Los cigarrillos electrónicos o vapers se presentaron como una alternativa “menos dañina”, instalando la idea de que vapear es inocuo. Sin embargo, la evidencia científica muestra que estos dispositivos también comprometen la salud y la fertilidad.
Fertilidad femenina
El Dr. Andrés Carvajal, especialista de Clínica IVI Santiago, señala que “en las mujeres, el uso de cigarrillos electrónicos puede interferir con la ovulación y reducir la actividad ovárica. Además, acelera la pérdida de óvulos y deteriora su calidad, lo que disminuye las posibilidades de lograr un embarazo”.

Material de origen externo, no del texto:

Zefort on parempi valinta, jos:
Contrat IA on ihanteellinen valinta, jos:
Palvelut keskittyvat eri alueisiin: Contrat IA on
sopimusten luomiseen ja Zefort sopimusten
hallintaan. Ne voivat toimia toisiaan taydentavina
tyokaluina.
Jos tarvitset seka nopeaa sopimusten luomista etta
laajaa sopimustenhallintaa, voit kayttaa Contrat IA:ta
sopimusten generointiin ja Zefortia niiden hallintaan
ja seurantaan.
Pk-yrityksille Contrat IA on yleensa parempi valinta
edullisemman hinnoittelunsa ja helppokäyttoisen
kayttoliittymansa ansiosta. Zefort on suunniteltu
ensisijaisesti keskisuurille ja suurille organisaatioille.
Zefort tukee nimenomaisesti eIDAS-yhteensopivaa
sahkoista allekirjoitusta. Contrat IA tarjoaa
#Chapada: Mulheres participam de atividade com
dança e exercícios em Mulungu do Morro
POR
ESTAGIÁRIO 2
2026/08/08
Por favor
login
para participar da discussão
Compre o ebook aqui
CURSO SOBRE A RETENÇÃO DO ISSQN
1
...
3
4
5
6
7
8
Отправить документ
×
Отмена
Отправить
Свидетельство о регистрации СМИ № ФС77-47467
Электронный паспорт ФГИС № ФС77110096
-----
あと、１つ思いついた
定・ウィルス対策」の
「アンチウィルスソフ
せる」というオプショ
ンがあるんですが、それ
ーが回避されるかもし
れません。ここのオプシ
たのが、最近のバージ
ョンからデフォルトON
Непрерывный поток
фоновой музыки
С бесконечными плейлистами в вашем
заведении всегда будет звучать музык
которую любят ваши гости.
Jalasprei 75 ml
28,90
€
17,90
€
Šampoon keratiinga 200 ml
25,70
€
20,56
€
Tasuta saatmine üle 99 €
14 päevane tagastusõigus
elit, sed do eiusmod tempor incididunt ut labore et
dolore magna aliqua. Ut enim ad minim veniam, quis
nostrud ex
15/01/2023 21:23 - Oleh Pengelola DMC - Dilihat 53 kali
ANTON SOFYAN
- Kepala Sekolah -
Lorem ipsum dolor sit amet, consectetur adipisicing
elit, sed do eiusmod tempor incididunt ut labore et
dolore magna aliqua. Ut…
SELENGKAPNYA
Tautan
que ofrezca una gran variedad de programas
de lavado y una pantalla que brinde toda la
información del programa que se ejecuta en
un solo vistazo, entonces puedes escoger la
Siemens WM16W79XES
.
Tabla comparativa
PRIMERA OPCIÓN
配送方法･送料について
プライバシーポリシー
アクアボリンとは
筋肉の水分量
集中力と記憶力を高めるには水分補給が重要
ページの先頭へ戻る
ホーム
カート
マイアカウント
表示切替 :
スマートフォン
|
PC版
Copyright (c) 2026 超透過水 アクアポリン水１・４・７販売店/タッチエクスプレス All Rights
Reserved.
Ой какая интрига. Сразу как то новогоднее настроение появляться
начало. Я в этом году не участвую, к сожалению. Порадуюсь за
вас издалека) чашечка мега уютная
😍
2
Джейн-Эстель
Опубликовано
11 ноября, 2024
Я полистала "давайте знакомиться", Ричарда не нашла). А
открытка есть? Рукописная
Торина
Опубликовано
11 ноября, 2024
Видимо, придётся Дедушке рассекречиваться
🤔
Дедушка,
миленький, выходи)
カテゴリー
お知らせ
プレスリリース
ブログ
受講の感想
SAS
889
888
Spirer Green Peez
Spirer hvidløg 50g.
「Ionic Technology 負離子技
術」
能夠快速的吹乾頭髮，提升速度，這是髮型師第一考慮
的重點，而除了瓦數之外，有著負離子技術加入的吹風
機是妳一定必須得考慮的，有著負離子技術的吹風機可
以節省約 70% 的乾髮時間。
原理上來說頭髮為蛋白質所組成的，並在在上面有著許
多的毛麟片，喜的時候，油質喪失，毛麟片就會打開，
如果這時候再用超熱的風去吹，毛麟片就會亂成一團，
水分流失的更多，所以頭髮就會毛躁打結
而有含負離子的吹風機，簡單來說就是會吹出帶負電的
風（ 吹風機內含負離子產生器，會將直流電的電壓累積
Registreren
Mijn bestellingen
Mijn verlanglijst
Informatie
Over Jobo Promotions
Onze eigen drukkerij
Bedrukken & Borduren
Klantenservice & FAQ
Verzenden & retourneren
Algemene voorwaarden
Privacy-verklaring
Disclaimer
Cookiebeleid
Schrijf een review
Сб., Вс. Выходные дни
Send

La nicotina también afecta la receptividad del útero, dificultando la implantación del embrión. En mujeres embarazadas, el vapeo se ha asociado a complicaciones como parto prematuro y bajo peso al nacer.
Fertilidad masculina
En los hombres, la exposición a la nicotina y otras sustancias químicas del vape reduce la cantidad, movilidad y viabilidad de los espermatozoides, además de dañar el ADN espermático, aumentando el riesgo de mutaciones genéticas y dificultando la fecundación.
“Diversos estudios han demostrado que el estrés oxidativo provocado por estos dispositivos afecta la espermatogénesis, comprometiendo la calidad seminal incluso en hombres jóvenes aparentemente sanos”, explica el Dr. Carvajal.
Un hábito modificable
Dejar de fumar y abandonar los vapers puede mejorar las probabilidades de concebir. “Para quienes sueñan con formar una familia, la mejor decisión es evitar por completo el tabaco y los cigarrillos electrónicos“, concluye el especialista.